In the days since the attempted terrorist attack aboard a U.S. bound airliner, Americans have been engaged in a full-blown debate regarding privacy, security and the limits of government’s right to search individuals who have not been suspected or charged with criminal activity.
The debates center around the full-body scanning technology numerous foreign and domestic agencies have said will be installed at airports around the world. Privacy rights groups have been critical of anatomically revealing scanners used on all travelers as a primary screening method.
"Obviously, we have a concern, because it’s a virtual strip search that is terribly invasive," said Michael German, policy counsel for the American Civil Liberties Union, quoted by CNN.
The news sources also reports that the Electronic Privacy Information Center has filed a lawsuit against the Department of Homeland Security seeking details under the Freedom of Information Act about the department’s use of the advanced imaging technology.

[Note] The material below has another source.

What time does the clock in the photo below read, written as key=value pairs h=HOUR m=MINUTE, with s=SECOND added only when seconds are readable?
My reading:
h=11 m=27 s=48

In response, the Transport Security Administration (TSA) has said passengers’ faces are blurred on full-body scans, employees who deal directly with passengers do not see the scans and those who review the scans do not see the passengers.
That said, public acceptance of body scanners may be on the rise. "Nearly 90 percent of passengers choose the body scan over getting patted down by security guards," according to an expert quoted by The Plain Dealer.
Still, some critics say that while the new technology is effective in detecting threats from unsophisticated, mentally troubled individuals, more refined plots may still be beyond its capabilities.